▸ GOAL 1:
In the post about the CIO-DIO 48 board, which chip do the Digital I/O boards in its class use?
▸ GOAL 2:
Write the next part of the post about the CIO-DIO 48 board, picking up after its final sentence.

▸ TEXT:
============================================================
We are not using the CIO-DIO 48 for its engineering excellence. It is representative of a whole class of Digital I/O boards that use the 8255 and are largely compatible with one another. Also, for this stage I want it to be cheap so folks can follow along out of petty cash or out of pocket. (although I'm very glad my day job offered to buy it.) It also makes a good example because it's well known and simple to program for. I also have a standard Linux char driver for it. I am wide open to other I/O that has Linux drivers already available so I don't have to stop right now and write one. This way we make usable I/O available for a whole family of boards and we have our simple example. Right now it's the easiest.

> It seems that specifying a standard API for doing I/O would alleviate some
> concerns. Maybe speed is the issue.

That's what we are attempting to work out with this example. We have two votes for using the standard char driver API and Jiri thinks a
userland driver would be just as easy. We may do it both ways and see. One API for serial, direct attached, ethernet and fieldbus I/O would be great but I doubt it's practical unless you want to consider the interface to the mm an API. There's more than one interface on some types as they need to be set up in ways that we don't want to do with the MM and there are other "out of band" functions. The char driver handles these with ioctl() calls. There won't be any for some types.
============================================================
▸ EXTRACTED RECORDS:

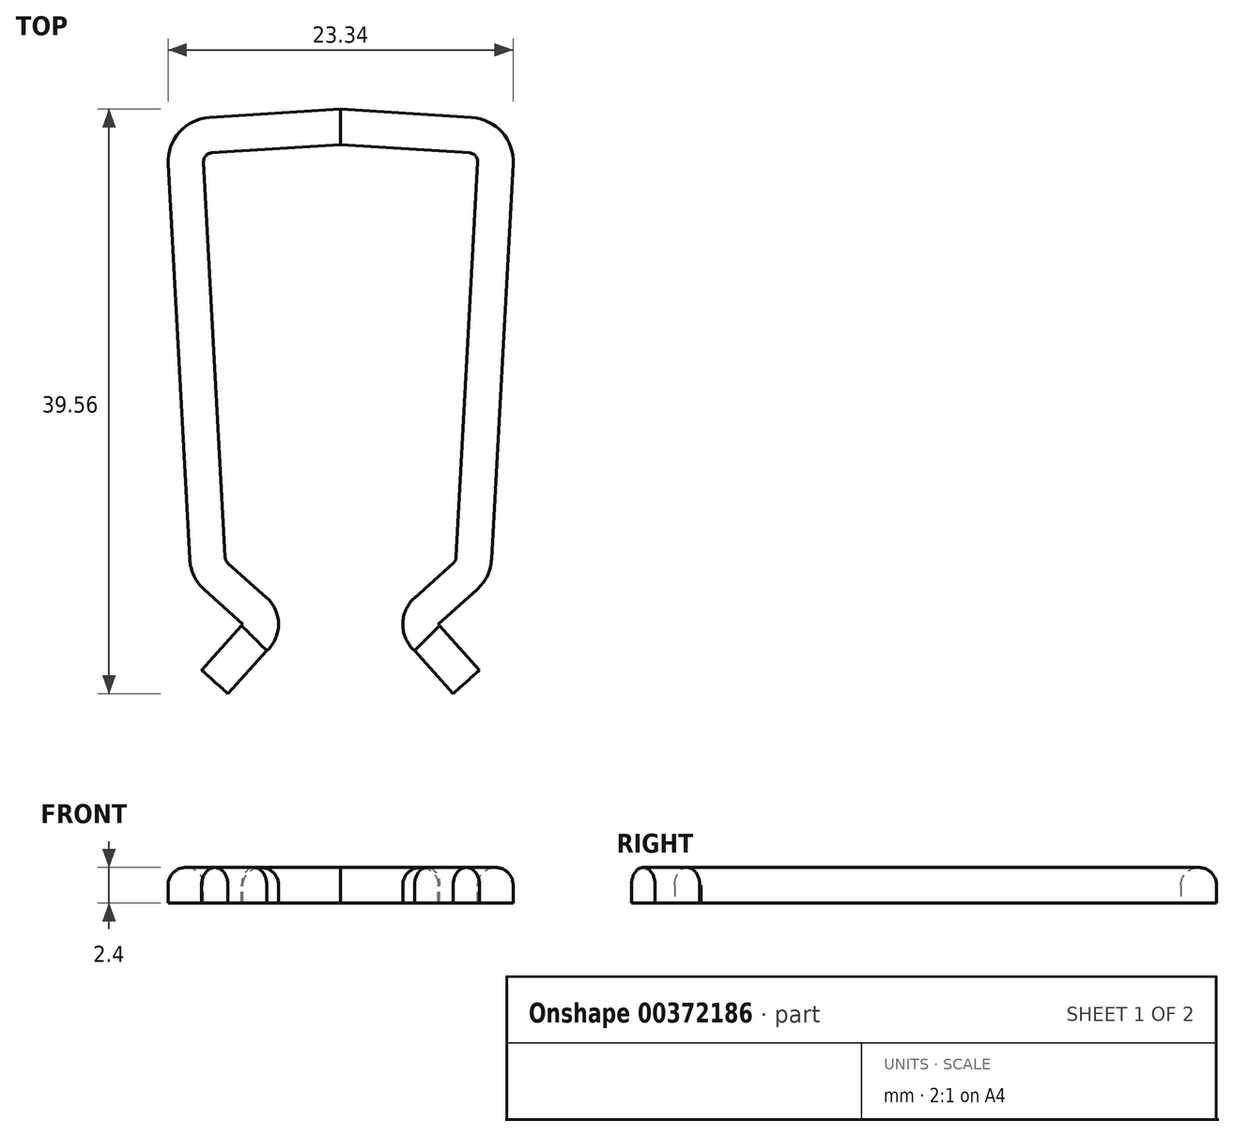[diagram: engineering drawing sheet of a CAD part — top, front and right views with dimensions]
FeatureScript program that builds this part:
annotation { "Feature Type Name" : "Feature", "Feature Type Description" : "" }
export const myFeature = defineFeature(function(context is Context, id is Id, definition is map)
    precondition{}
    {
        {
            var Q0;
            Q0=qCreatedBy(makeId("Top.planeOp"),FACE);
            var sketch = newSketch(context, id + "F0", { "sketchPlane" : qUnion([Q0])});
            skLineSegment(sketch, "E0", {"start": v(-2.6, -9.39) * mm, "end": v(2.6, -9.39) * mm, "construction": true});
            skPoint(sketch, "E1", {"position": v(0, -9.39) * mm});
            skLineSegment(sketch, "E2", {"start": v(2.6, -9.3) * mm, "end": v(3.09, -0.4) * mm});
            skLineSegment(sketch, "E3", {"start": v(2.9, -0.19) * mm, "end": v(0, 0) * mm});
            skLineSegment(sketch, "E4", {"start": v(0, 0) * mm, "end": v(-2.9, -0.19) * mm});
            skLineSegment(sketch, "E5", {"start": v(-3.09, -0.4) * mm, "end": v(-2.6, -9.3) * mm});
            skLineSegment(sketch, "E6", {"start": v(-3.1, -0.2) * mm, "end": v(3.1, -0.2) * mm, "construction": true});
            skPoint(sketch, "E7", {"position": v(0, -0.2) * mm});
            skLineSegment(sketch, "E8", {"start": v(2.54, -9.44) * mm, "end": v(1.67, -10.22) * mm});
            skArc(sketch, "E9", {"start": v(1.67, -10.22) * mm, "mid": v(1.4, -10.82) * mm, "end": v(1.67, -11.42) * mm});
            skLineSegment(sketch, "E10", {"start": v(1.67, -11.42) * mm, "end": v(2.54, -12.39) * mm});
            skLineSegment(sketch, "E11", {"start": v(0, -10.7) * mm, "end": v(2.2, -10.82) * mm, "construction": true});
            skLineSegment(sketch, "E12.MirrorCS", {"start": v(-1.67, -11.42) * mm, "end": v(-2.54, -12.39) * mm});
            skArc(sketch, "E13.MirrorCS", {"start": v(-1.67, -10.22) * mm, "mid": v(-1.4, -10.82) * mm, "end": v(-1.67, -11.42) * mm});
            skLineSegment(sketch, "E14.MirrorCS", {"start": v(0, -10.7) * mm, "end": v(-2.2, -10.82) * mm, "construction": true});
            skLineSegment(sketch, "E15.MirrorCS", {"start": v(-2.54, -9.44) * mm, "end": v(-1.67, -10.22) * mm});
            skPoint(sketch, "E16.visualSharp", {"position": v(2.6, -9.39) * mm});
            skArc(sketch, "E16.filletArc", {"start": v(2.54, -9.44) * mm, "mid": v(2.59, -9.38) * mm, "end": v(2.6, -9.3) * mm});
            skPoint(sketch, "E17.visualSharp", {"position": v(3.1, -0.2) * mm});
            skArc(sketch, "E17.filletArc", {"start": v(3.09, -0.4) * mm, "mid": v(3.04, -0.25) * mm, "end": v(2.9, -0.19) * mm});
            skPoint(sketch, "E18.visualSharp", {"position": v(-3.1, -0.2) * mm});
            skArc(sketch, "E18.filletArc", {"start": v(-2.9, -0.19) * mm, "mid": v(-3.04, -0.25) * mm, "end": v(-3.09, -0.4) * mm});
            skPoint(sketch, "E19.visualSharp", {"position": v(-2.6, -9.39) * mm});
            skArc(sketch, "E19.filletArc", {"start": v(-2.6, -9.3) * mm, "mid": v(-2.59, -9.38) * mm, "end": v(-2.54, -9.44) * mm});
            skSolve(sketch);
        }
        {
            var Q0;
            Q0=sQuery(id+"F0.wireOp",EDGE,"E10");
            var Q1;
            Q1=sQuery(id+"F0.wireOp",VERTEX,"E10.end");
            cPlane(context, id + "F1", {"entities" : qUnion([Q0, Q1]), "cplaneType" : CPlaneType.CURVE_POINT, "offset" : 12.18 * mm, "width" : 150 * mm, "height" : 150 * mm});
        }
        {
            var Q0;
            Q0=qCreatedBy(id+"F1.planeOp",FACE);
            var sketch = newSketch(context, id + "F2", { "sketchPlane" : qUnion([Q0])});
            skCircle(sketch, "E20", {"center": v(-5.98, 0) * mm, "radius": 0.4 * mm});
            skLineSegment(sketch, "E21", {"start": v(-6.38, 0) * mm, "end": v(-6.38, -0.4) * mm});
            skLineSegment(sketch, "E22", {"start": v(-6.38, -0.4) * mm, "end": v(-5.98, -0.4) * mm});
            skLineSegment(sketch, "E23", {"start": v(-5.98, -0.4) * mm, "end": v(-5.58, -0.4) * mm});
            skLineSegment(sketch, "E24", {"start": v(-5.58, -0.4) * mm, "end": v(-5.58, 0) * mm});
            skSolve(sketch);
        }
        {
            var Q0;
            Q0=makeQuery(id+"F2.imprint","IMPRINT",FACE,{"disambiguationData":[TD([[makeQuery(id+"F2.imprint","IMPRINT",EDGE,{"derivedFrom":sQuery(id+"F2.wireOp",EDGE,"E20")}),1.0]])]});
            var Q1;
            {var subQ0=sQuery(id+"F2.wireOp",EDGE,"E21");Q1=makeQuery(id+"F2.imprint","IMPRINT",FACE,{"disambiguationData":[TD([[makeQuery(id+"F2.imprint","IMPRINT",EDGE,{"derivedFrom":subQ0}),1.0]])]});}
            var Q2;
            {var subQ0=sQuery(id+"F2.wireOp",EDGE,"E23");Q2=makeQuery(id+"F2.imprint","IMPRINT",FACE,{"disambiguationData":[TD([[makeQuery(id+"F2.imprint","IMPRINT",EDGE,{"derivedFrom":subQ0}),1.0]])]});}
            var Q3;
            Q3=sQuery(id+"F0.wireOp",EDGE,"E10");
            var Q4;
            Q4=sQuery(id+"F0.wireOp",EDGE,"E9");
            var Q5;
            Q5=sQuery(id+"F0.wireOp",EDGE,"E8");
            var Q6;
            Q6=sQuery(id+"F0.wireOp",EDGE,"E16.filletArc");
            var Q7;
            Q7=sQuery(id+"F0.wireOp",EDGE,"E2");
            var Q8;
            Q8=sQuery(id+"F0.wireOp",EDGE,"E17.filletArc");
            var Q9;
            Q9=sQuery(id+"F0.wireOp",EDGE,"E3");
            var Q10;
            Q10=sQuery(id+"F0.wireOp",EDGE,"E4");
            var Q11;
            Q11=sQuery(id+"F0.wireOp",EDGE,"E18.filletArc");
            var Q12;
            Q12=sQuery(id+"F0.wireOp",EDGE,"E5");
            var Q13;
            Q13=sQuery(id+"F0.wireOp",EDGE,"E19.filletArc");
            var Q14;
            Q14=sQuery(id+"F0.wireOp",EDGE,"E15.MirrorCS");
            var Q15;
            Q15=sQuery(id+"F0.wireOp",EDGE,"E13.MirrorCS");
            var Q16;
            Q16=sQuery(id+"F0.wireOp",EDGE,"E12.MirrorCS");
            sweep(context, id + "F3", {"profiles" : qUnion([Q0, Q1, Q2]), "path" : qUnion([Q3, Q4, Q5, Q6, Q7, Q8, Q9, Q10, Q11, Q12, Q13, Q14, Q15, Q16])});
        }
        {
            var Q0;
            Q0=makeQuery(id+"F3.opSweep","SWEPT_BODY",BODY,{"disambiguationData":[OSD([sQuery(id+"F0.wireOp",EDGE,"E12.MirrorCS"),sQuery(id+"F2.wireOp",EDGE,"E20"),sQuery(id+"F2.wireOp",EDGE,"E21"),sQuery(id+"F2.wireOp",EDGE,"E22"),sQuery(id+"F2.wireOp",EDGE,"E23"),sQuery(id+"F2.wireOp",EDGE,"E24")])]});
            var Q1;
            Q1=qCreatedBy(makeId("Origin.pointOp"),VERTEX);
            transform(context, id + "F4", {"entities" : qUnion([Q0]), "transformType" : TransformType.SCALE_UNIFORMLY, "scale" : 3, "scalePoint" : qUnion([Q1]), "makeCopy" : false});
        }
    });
============================================================
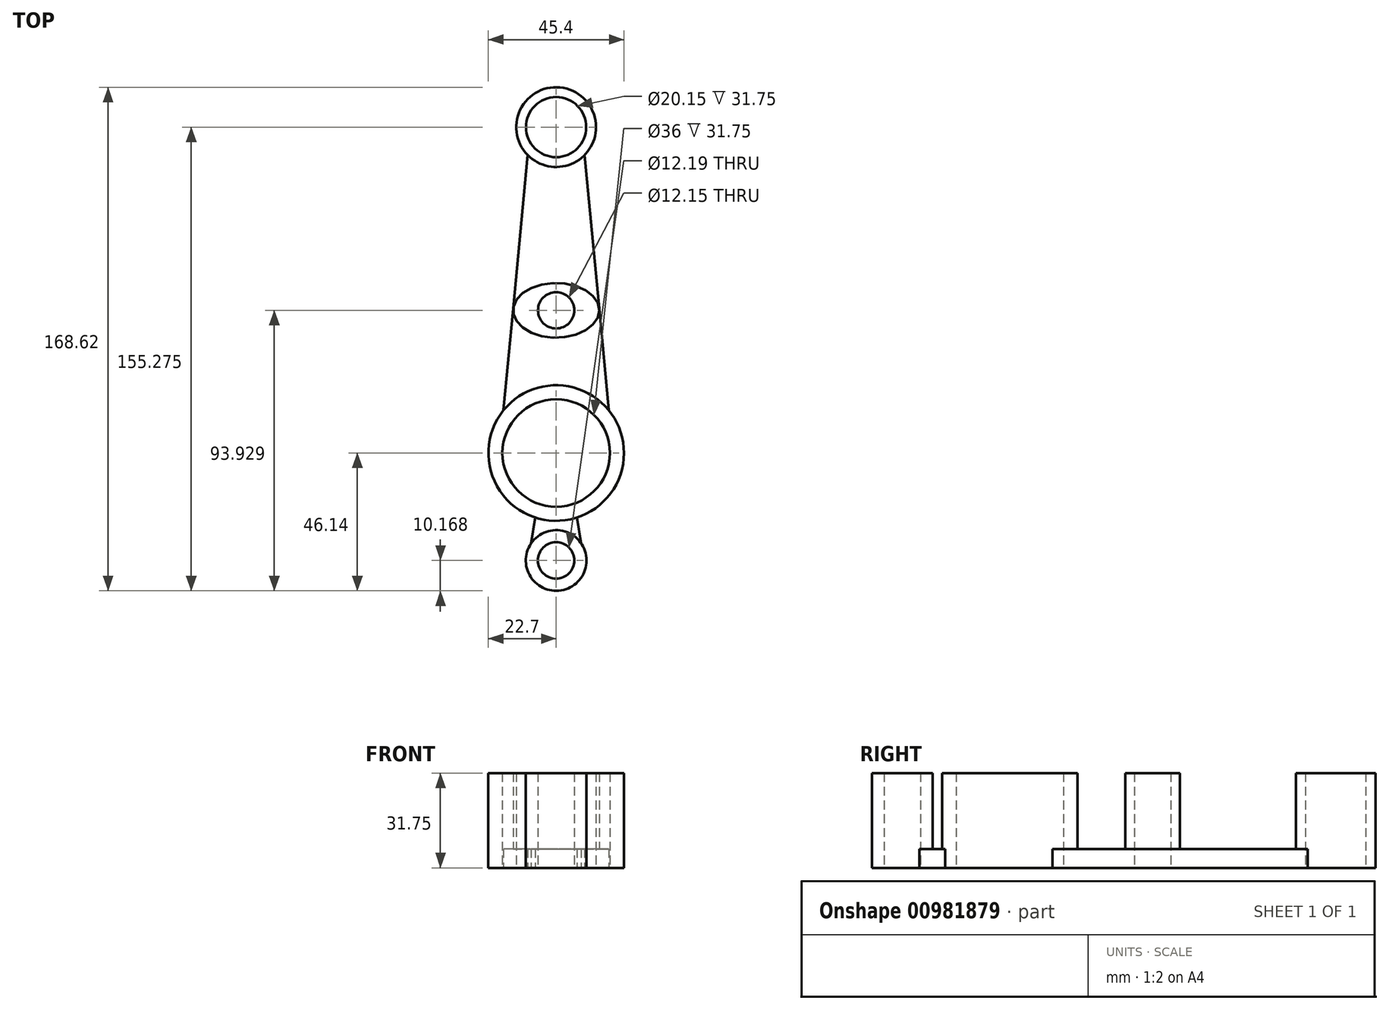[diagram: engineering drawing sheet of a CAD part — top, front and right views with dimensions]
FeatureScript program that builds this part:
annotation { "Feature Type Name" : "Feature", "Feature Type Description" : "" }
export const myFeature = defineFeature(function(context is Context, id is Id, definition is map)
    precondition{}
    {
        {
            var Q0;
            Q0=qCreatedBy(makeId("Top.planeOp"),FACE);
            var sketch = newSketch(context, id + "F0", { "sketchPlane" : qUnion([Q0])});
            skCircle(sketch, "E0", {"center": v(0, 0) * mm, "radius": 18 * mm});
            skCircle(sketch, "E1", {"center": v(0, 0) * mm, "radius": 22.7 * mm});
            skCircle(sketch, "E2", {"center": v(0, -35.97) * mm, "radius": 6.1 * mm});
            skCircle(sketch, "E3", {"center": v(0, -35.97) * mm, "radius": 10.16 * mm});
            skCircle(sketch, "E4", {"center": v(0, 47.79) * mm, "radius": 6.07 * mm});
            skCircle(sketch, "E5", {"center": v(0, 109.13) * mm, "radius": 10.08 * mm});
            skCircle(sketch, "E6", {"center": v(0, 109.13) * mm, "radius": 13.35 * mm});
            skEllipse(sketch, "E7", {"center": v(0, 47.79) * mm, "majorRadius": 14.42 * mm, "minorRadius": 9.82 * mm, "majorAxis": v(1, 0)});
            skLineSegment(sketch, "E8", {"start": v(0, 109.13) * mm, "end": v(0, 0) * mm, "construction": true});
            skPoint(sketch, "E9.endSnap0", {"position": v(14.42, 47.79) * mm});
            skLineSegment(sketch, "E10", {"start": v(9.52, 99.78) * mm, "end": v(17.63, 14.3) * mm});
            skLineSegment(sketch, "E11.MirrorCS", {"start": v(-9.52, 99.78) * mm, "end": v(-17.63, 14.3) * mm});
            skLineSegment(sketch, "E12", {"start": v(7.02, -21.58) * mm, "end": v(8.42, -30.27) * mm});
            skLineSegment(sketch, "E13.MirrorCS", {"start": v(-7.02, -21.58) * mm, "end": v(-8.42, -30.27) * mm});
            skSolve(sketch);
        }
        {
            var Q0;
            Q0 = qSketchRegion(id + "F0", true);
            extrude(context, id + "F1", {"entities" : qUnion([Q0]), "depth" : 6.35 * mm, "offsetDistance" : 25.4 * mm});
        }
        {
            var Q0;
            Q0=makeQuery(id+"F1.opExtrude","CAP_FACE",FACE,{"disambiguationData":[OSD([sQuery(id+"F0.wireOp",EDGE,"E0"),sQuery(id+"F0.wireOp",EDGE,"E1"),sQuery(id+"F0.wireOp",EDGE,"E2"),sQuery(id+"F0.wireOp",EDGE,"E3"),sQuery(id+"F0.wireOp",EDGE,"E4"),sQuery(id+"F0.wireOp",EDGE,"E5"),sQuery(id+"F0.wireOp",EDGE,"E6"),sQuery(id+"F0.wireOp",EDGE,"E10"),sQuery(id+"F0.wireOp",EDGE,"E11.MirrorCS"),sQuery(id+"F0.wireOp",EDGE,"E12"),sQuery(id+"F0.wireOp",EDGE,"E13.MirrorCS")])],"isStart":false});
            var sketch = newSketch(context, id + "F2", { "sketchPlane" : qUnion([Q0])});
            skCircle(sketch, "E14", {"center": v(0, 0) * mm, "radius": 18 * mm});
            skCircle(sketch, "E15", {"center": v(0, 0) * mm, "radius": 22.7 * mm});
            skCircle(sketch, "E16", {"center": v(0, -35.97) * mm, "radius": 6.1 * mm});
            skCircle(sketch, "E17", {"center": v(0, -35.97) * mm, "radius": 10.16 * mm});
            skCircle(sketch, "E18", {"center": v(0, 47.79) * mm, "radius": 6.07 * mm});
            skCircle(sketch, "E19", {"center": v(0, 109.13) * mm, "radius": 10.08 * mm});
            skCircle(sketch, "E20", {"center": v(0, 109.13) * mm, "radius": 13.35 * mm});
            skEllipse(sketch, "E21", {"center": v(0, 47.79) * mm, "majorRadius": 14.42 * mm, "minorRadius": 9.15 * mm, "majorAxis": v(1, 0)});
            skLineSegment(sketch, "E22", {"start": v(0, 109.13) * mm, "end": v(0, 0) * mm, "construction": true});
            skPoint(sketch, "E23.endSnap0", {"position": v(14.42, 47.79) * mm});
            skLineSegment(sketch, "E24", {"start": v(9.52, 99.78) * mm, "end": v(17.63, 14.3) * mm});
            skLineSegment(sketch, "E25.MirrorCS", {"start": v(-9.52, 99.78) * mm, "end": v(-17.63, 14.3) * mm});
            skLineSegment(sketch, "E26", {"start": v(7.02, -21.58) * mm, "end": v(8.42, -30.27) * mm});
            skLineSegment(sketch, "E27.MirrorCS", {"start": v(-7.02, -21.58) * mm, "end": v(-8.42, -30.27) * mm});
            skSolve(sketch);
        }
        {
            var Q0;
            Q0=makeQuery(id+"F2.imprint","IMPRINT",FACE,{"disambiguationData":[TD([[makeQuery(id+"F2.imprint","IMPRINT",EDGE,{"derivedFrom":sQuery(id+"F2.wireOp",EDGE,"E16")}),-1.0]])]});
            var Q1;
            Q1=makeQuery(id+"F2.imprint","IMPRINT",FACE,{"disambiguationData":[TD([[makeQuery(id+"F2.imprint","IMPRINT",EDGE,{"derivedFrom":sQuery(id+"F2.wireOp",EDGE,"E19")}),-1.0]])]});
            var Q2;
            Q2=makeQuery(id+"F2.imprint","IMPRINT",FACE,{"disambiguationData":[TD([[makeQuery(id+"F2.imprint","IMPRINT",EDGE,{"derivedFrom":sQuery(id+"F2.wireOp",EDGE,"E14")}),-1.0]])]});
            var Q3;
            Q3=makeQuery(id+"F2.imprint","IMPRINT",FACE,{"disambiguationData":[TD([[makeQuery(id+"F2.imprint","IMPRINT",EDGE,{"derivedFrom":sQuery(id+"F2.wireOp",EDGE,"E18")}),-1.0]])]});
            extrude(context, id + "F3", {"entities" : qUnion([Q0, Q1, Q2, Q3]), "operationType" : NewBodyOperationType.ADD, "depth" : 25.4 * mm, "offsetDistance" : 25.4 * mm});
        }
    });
============================================================
▸ REPLY 1:
The 8255.

▸ REPLY 2:
>
> Another concern seems to be how to verify the validity of the I/O pins. I
> don't understand ??? Johan is correct in stating that inputs will follow
> whatever is connected to them. Help me understand this issue please.

That was simply me wishing there was some way to tell whether a pin is physically configured as an input or an output. We can do that if we make our own card or get someone to provide for it on their card, but on a standard card, probably not.

> We would be happy to provide some hardware if you need it. I don't want to
> sound too commercial or salesmanlike, here. Thanks.

no problem, loans or donations would be gladly accepted. That's not commercial. Stuff that's software compatible with something else is a lot more interesting. That way we don't have to write so many drivers. Stuff with Linux drivers will get immediate consideration.

> ps: Does Koyo manufacture the hardware for Optimation? They have really low
> prices. Maybe a standard (mechanical and electrical ie: 16 in, 8 out,
> etc)could be drafted for I/O modules so that I/O could be open sourced as
> well!

The unit I have in my hand has Optimation screened on the boards so I doubt that it's Koyo. The really low prices have a lot more to do with
profit margins than manufacturing cost in this market. They want to compete. For example, an dual 8255 board shouldn't cost $100.00 either.. We don't need too many more standards in the automation field, everybody's got their own already :^)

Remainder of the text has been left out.